* **PROVIDED PASSAGE**
This script benchmarks the core latency of the **ATOMiK architecture**, specifically separating system overhead (Python/OS) from the core logic (Hardware Target).

## How to Run

### 1. With Real Data
1.  Place a video file named `your_video.mp4` in the same directory as the script.
2.  Run the code cell below.
3.  The script will automatically detect the file and use it.

### 2. With Synthetic Data
1.  Ensure `your_video.mp4` is **not** present (or rename it).
2.  Run the code cell below.
3.  The script will automatically fall back to generating a synthetic moving diagonal line pattern to simulate delta compression.

## Output Breakdown
The script outputs a breakdown separating:
* **System Overhead:** I/O, Python loops (eliminated in hardware).
* **ATOMiK Core Logic:** The actual XOR math (the hardware performance target).

In [3]:
# ==============================================================================
#  ATOMiK: Externally Stateless Delta-Driven Architecture
#  Reference Implementation (Python)
#
#  Copyright (c) 2026 Matthew H. Rockwell. All Rights Reserved.
#  PATENT PENDING
#
#  NOTICE: This software is provided for evaluation and academic purposes only.
#  Commercial use, hardware synthesis, or derivation of FPGA/ASIC cores
#  based on this architecture requires a license.
# ==============================================================================

import cv2
import numpy as np
import time
import os
from collections import Counter

H, W = 100, 100
GRID, TILE, TWIN = 25, 4, 4
VOXELS_PER_WIN = GRID * GRID

# -----------------------------
# 1) Load video -> gray frames
# -----------------------------
def load_video_gray(video_path, max_frames=120, target_hw=(H, W)):
    # --- SYNTHETIC DATA GENERATOR ---
    # Allows the script to run without an external video file for demonstration
    if video_path == "synthetic":
        print("    [Gen] Generating synthetic test pattern (Diagonal Motion)...")
        frames = []
        for t in range(max_frames):
            frame = np.zeros(target_hw, dtype=np.uint8)
            # Draw a moving diagonal line to create deltas
            start_point = (t % target_hw[1], 0)
            end_point = (0, t % target_hw[0])
            cv2.line(frame, start_point, end_point, 255, thickness=5)
            # Add some random noise to ensure non-zero deltas
            noise = np.random.randint(0, 50, target_hw, dtype=np.uint8)

* **INFORMATION SHOWN**
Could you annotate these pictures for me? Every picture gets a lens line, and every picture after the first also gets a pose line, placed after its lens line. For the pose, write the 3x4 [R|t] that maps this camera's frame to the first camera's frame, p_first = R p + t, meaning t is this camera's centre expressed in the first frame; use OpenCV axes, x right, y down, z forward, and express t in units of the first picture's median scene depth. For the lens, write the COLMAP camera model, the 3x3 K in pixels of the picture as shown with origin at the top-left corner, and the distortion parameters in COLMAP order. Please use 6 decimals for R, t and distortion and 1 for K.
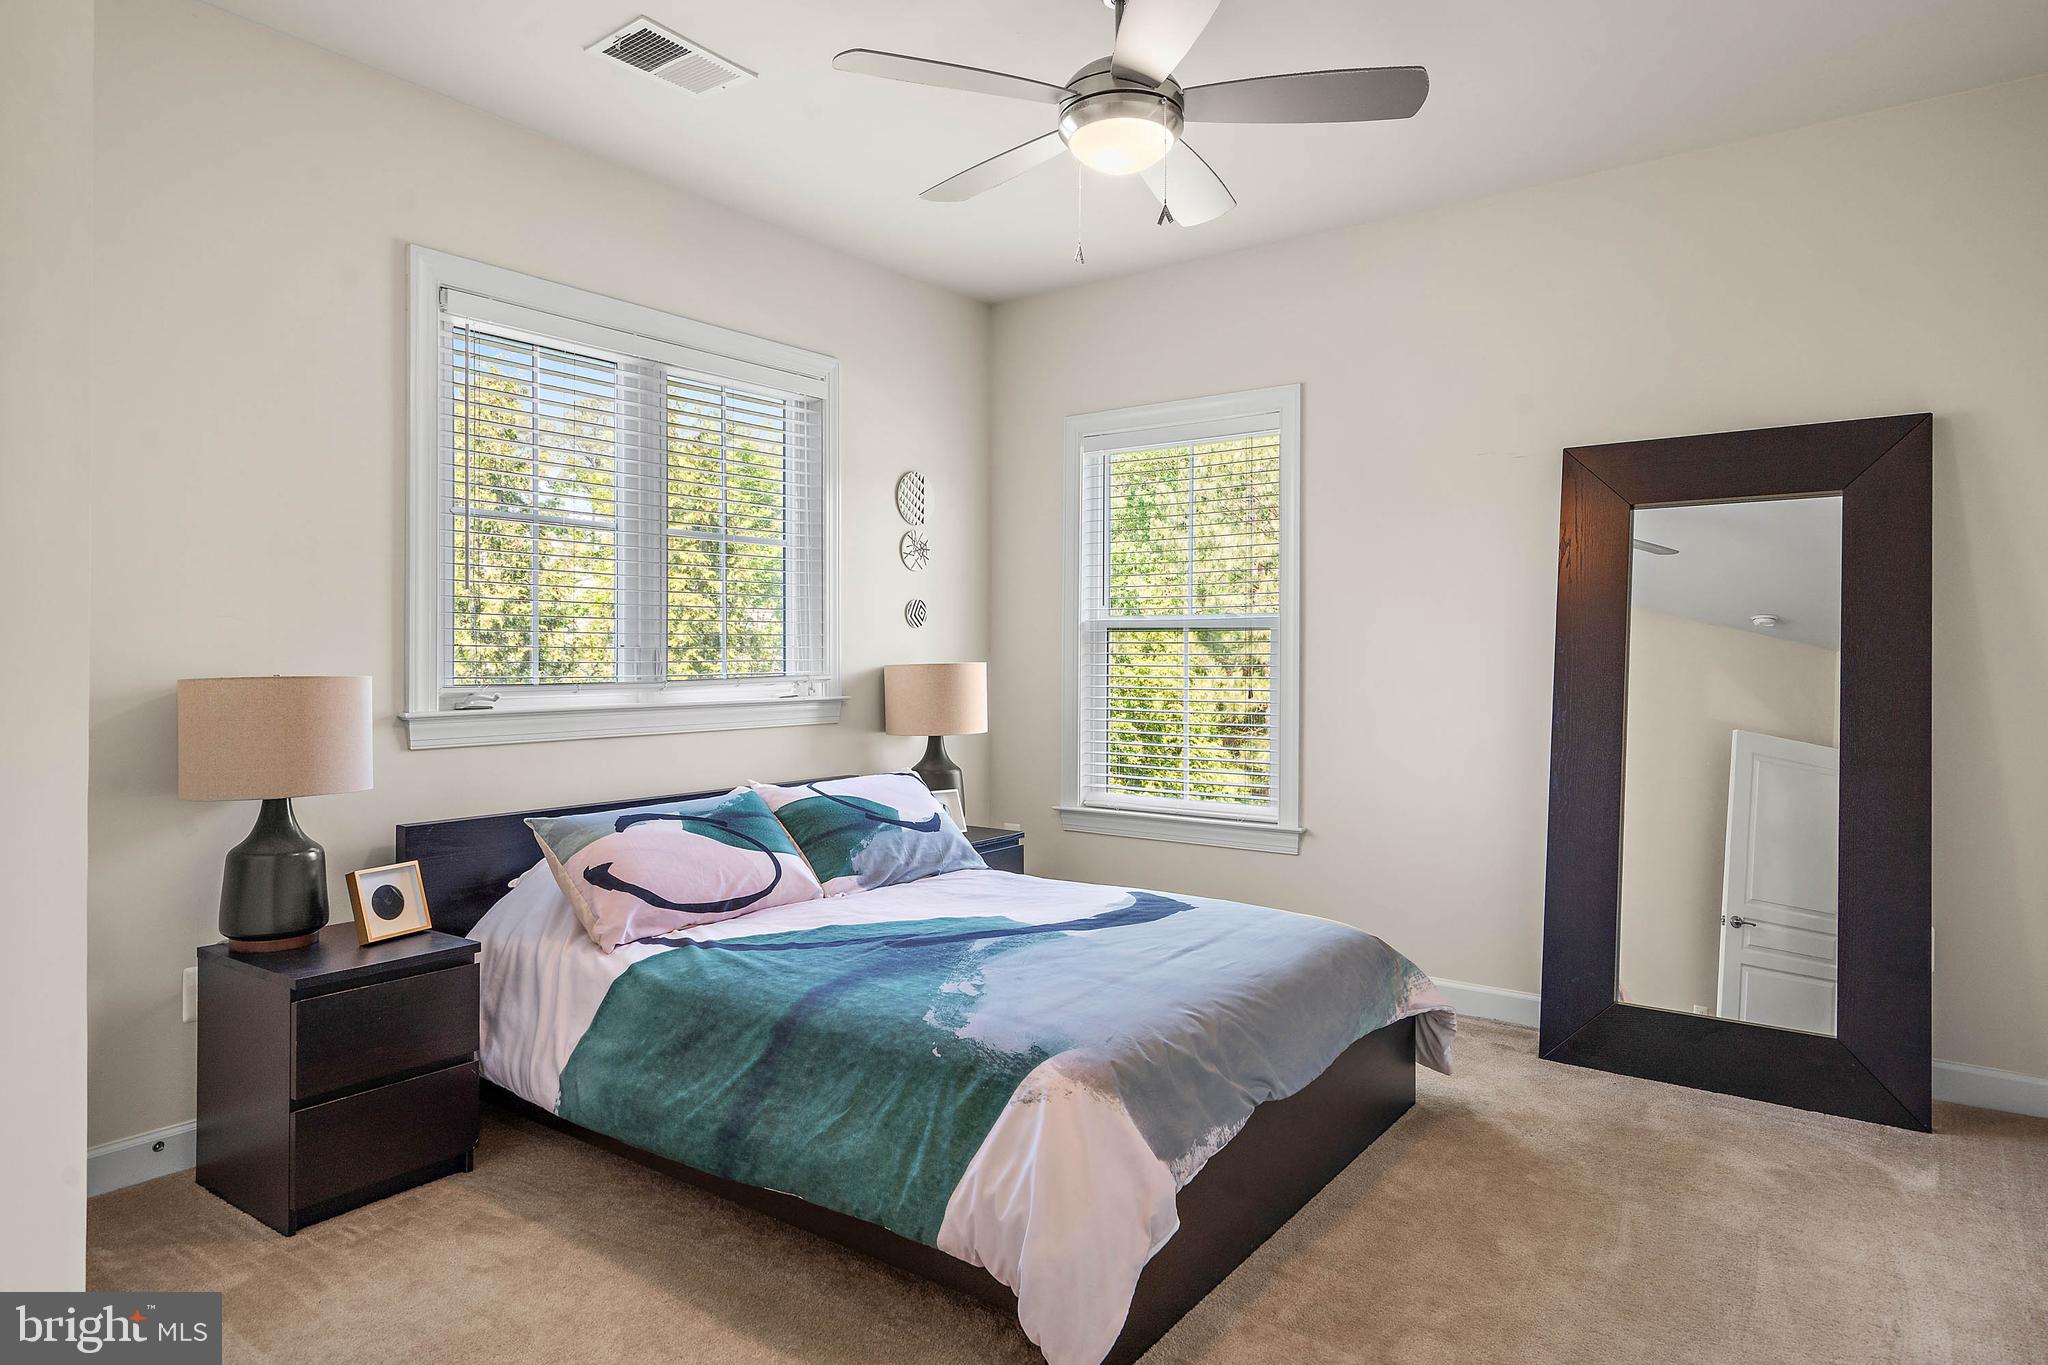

* **PROBLEM TO SOLVE**
Write what comes next in the ATOMiK latency benchmark script, starting right after its last line.

* **ANSWER TO THE PROBLEM**
            frame = cv2.add(frame, noise)
            frames.append(frame)
        return np.stack(frames, axis=0), 30.0

    # --- REAL VIDEO LOADER ---
    cap = cv2.VideoCapture(video_path)
    if not cap.isOpened():
        raise FileNotFoundError(f"Could not open video: {video_path}")
    fps = cap.get(cv2.CAP_PROP_FPS) or 30.0
    frames = []
    while len(frames) < max_frames:
        ret, frame = cap.read()
        if not ret:
            break
        gray = cv2.cvtColor(frame, cv2.COLOR_BGR2GRAY)
        small = cv2.resize(gray, target_hw, interpolation=cv2.INTER_AREA)
        frames.append(small.astype(np.uint8))
    cap.release()
    if len(frames) < TWIN:
        raise ValueError(f"Need at least {TWIN} frames.")
    return np.stack(frames, axis=0), float(fps)

# -----------------------------------------
# 2) Tile-energy Otsu binarization in 25x25
# -----------------------------------------
def tile_energy_bin25(gray_frames, method="otsu"):
    """
    Returns tile25: [T,25,25] uint8 {0,1}
    """
    T, H_, W_ = gray_frames.shape
    assert (H_, W_) == (H, W)

    tile25 = np.zeros((T, GRID, GRID), dtype=np.uint8)
    for t in range(T):
        g = gray_frames[t].astype(np.float32)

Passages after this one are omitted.